About

Human use of the Earth’s resources has created a myriad of problems that threaten essential ecological processes, and in doing so jeopardizes the long-term welfare of society. Five of the greatest global anthropogenic threats to natural ecosystems are habitat loss/degradation, invasive species, pollution, disease, and climate change. These threats alter ecosystems in ways that impact their functioning, and contribute to rates of extinction of species that are up to 1,000 times higher than before human dominance. Such loss of species diversity destabilizes ecological processes resulting in cascading effects through ecosystems.

Although there is considerable research on each of these individual global threats, much less is known regarding how these factors interact with one another. For example, how can deforestation and urbanization affect the distribution and abundance of important vectors of disease? How can climate change influence the invasiveness of introduced species and our ability to control their invasions? And, how do organisms respond to the simultaneous insults of environmental pollutants and more frequent extreme weather events associated with climate change? These types of interactions are critical because all habitats are subjected to the simultaneous pressure of two or more of these threats.

Looking to the future, a more interdisciplinary understanding of these human-induced changes is necessary to inform public policy, minimize further environmental degradation, and to promote sustainable solutions to the greatest environmental challenges of the 21st century.

The interaction of these five global threats represents the next frontier in global-change science.
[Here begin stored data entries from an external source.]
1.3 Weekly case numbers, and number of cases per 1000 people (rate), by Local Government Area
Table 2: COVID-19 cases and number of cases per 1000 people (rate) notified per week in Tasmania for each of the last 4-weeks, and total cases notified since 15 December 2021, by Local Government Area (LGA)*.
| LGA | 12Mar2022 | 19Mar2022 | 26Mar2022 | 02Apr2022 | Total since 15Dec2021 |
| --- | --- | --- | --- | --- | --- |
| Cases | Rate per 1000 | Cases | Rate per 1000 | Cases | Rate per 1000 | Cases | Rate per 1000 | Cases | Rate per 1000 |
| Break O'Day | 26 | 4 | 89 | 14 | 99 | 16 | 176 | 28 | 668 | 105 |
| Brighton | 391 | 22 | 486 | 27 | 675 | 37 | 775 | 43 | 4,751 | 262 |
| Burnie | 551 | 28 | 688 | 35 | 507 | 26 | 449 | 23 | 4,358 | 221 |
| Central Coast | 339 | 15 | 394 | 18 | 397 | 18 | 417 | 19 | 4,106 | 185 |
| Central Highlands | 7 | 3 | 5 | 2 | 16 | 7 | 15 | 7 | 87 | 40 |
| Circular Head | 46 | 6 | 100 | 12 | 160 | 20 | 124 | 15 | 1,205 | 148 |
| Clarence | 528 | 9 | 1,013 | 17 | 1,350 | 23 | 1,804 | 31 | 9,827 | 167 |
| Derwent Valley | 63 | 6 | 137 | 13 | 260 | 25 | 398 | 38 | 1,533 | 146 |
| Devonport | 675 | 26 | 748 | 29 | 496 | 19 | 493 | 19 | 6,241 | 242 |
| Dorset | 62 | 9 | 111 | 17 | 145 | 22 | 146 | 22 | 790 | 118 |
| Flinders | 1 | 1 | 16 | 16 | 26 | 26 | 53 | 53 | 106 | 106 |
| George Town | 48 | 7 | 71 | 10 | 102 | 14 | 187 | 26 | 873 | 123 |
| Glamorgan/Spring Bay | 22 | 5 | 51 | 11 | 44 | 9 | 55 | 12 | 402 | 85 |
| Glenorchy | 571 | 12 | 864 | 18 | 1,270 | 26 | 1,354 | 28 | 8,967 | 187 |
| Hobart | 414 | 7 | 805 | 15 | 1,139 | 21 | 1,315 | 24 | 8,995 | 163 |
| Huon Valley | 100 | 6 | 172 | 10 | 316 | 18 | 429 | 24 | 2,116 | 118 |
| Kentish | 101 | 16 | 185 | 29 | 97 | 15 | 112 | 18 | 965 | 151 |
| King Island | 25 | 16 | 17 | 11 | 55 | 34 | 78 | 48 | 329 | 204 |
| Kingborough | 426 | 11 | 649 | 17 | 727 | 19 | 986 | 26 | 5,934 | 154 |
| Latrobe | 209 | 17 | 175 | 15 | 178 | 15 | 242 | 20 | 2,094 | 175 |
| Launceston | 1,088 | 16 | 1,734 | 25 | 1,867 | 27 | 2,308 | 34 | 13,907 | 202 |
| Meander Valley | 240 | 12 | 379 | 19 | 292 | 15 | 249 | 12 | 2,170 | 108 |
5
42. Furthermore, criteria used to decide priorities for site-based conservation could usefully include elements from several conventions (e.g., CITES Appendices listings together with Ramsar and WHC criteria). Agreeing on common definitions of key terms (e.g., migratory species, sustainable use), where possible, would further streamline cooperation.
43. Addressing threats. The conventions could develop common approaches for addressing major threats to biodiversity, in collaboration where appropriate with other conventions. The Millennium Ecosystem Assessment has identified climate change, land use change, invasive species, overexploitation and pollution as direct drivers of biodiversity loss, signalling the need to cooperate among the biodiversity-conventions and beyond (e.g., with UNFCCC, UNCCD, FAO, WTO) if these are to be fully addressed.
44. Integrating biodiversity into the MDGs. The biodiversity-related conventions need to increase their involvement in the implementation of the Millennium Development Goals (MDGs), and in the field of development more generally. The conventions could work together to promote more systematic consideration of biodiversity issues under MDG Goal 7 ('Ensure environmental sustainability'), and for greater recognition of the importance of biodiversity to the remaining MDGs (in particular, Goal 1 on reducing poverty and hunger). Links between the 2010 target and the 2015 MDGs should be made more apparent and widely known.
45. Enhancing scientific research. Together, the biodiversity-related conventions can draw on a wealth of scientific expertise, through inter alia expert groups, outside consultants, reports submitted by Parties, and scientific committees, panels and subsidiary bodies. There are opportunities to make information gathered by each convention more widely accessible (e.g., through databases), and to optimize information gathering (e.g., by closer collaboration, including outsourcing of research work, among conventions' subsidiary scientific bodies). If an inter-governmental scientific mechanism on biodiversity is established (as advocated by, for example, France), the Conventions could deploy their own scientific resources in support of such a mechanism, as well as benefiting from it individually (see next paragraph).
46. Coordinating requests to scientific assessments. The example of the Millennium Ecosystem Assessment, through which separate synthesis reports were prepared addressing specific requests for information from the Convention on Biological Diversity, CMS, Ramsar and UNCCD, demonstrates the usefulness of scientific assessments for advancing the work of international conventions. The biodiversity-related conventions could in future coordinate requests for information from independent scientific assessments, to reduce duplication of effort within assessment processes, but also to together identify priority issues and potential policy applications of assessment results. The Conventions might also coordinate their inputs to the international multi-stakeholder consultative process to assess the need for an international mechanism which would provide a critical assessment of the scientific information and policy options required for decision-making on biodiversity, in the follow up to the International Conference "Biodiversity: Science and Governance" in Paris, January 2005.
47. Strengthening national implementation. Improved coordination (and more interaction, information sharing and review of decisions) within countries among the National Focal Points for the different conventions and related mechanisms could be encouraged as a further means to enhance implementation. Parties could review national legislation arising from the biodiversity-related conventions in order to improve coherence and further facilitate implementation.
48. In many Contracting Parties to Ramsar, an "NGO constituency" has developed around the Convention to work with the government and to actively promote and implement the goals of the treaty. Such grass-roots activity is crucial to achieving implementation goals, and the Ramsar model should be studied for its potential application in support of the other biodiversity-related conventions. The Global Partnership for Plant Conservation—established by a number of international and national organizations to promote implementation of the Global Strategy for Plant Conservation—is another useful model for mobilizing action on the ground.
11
This emerging frontier has been recognized in recent literature (e.g., numerous scientific review papers; NRC Report on Grand Challenges in Environmental Sciences), and has been a focus of major international assessments (e.g., Millennium Ecosystem Assessment; 2012 Pellston Workshop). In addition, recent major initiatives by funding agencies (e.g., NSF, NIH, DOD) have highlighted this area.

Clearly, interdisciplinary research will be necessary to tackle the new frontier of global environmental challenges. Now is the time to act– it is evident that these are among society’s greatest challenges. The goal of the new Global Change Center at Virginia Tech is to explicitly address these threats and their interactions.